Could you please also rename 'L2' to LLC (last level cache)?

We want to know about the fastest and the 'largest' caches. 
Intermediate caches are a lot less interesting in practice, and we 
dont really want to enumerate a variable number of cache levels.

>  	PERF_COUNT_HW_CACHE_MAX,
>  };
>  
>  enum hw_cache_op_id {
> -	PERF_COUNT_HW_CACHE_OP_READ,
> -	PERF_COUNT_HW_CACHE_OP_WRITE,
> -	PERF_COUNT_HW_CACHE_OP_PREFETCH,
> +	PERF_COUNT_HW_CACHE_OP_READ		= 0x1,
> +	PERF_COUNT_HW_CACHE_OP_WRITE		= 0x2,
> +	PERF_COUNT_HW_CACHE_OP_ACCESS		= 0x3, /* either READ or WRITE */
> +	PERF_COUNT_HW_CACHE_OP_PREFETCH		= 0x4, /* XXX should we qualify this with either READ/WRITE? */

Btw., could you please also rename the constants to LOAD/STORE? 
That's the proper PMU terminology.

Prefetches are basically almost always reads. That comes from the 
physical fact that they can be done speculatively without modifying 
memory state. A 'speculative write', while possible in theory, would 
have so many side effects, and would complicate the SMP caching 
algorithm and an in-order execution model enormously, so i doubt it 
will be done in any widespread way anytime soon.
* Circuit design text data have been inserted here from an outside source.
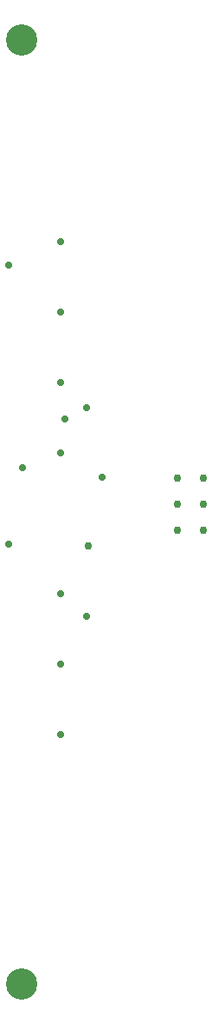
<source format=gbr>
%FSDAX33Y33*%
%MOMM*%
%SFA1B1*%

%IPPOS*%
%ADD9500C,0.711200*%
%ADD9501C,0.762000*%
%ADD9502C,3.048000*%
%LNfilm_drill-1*%
%LPD*%
G54D9501*
X023649Y060197D03*
X032384Y061721D03*
Y064261D03*
Y066801D03*
X034924Y061721D03*
Y064261D03*
Y066801D03*
G54D9500*
X015874Y060324D03*
Y087502D03*
G54D9502*
X017144Y017525D03*
Y109473D03*
G54D9500*
X017186Y067803D03*
X020954Y041782D03*
Y048640D03*
Y055498D03*
Y069214D03*
Y076072D03*
Y082930D03*
Y089788D03*
X021359Y072574D03*
X023494Y053339D03*
Y073659D03*
X025018Y066916D03*
M02*
</source>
Nevertheless, turning it into a bit does make sense, from an ABI 
cleanliness POV.

>  
> -	PERF_COUNT_HW_CACHE_OP_MAX,
> +
> +	PERF_COUNT_HW_CACHE_OP_MAX		= 0x8,
>  };
>  
>  enum hw_cache_op_result_id {
> -	PERF_COUNT_HW_CACHE_RESULT_ACCESS,
> -	PERF_COUNT_HW_CACHE_RESULT_MISS,
> +	PERF_COUNT_HW_CACHE_RESULT_HIT		= 0x1,
> +	PERF_COUNT_HW_CACHE_RESULT_MISS		= 0x2,
> +	PERF_COUNT_HW_CACHE_RESULT_SUM		= 0x3,

RESULT_SUM sounds a bit weird - perhaps RESULT_ANY or RESULT_ALL?

	Ingo